Anadolu'daki Türk varlığı üzerine
Eş durumundan Karslı sayılabilecek bir yazar olarak ayıp bana; insan hiç, Malazgirt Zaferi kutlamalarını takiben başlayıp, geçtiğimiz hafta boyu devam eden "Türkler'in Anadolu'ya girişi mi? Değil mi?" tartışmasına katılmaz, kendisi de Karslı olan Deniz Zeyrek'in "Alp Arslan'ın 1064'te girdiği Kars Anadolu mu? Değil mi?" yazısına iki kelam da olsa selam yollamaz mı?

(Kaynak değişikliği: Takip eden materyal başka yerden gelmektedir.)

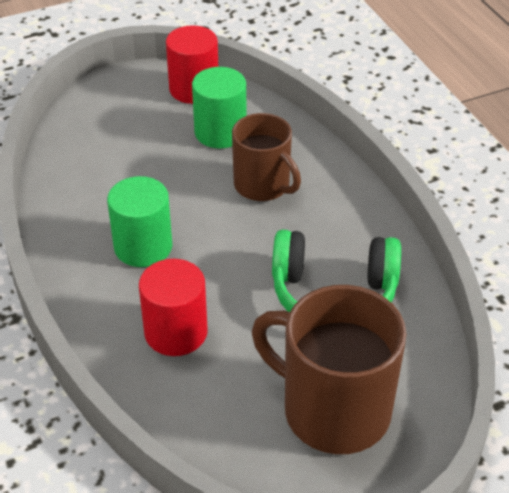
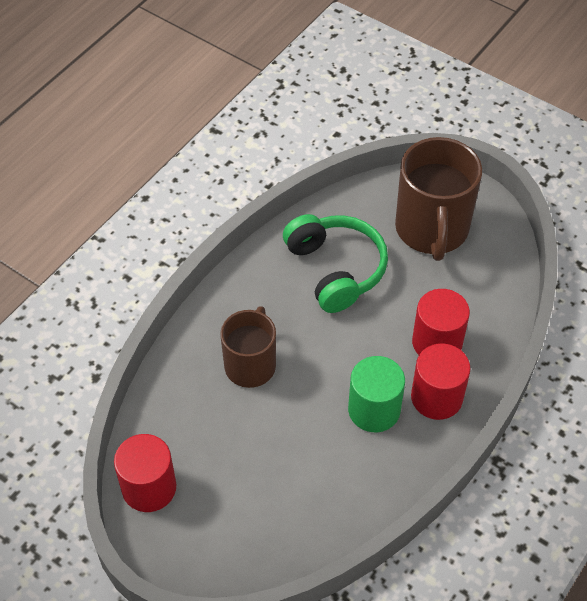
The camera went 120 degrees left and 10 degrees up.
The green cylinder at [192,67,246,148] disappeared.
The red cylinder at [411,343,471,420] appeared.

Bilen biliyor ama Malazgirt'i "Türklerin Anadolu'ya giriş" tarihi sanan ezberci çoğunluk için gecikmeli bir katkı/Türklerin Anadolu'da zaten var olduklarına dair tarihçilerin defalarca belgelendirdiği bir delil:
Romen Diyojen, Magistros Jeoseph Tarhaniote komutasındaki muhafız birliklerini Malazgirt önlerine gönderirken, Ahlat'a gönderdiği keşif birliği bilin bakalım kimlerden müteşekkildi?
Peçenek, Uz, İskit Türkleri...
Kaldı ki, birçok tarihçiye göre Bizans'ta Tarhaniote diye anılan ünlü komutan dahi, asıl adı Tarhan olan bir Türk askeriydi!
Vryonis'in Bizans ordusundaki Türklerle, Alp Arslan'ın ordusunu karşılaştırırken kullandığı ifade de hayli dikkat çekici:
"Gökyüzünde o gece (Selçukluların, Uzların kurduğu kampın etrafını sardığı gece) ay yoktu ve karanlık bir geceydi. Eğer bu karmaşada Türkler kampa girselerdi kovalayan ve kovalanan birbirinden ayırt edilemezdi."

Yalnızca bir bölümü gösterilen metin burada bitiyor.